[Data for this task — start]

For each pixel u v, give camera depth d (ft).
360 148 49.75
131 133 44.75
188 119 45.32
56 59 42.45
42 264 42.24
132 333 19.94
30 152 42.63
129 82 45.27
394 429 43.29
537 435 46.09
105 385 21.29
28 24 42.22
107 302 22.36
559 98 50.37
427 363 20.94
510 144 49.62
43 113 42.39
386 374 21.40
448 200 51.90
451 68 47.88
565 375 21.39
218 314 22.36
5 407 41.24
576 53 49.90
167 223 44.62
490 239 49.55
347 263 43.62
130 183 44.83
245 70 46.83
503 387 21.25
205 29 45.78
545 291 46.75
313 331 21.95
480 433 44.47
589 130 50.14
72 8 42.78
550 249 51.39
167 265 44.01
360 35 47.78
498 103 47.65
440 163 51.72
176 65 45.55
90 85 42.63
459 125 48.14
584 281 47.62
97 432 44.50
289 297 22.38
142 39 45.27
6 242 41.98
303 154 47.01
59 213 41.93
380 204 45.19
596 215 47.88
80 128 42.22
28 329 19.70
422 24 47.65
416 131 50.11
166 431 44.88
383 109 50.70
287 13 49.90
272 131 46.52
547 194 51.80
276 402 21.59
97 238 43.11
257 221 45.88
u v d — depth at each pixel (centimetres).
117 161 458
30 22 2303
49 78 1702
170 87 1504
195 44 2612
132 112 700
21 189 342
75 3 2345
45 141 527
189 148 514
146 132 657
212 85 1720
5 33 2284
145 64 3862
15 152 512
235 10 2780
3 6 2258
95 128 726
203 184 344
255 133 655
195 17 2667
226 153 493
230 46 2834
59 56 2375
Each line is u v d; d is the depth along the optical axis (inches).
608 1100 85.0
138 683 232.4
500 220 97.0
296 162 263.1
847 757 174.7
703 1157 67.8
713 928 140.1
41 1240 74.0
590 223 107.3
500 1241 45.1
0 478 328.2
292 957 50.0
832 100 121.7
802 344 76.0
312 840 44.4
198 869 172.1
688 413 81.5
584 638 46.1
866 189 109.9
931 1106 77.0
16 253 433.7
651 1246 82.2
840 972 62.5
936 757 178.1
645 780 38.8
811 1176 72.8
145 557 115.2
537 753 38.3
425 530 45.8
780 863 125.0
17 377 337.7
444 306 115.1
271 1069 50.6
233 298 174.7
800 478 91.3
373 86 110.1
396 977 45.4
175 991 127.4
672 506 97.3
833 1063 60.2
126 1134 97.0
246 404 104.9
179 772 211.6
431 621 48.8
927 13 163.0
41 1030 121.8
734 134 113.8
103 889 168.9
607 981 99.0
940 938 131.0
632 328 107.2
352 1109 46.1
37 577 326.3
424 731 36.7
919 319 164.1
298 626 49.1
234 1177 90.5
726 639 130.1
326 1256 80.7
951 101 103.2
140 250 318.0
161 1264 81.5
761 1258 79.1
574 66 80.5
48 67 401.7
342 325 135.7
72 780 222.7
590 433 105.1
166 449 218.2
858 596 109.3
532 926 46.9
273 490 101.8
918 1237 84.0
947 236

[Data for this task — finish]

**Exercise**
Go through the listing above and locate each line that holds the word "pixel". Copy those lines.

**Result of this task**
For each pixel u v, give camera depth d (ft).
u v d — depth at each pixel (centimetres).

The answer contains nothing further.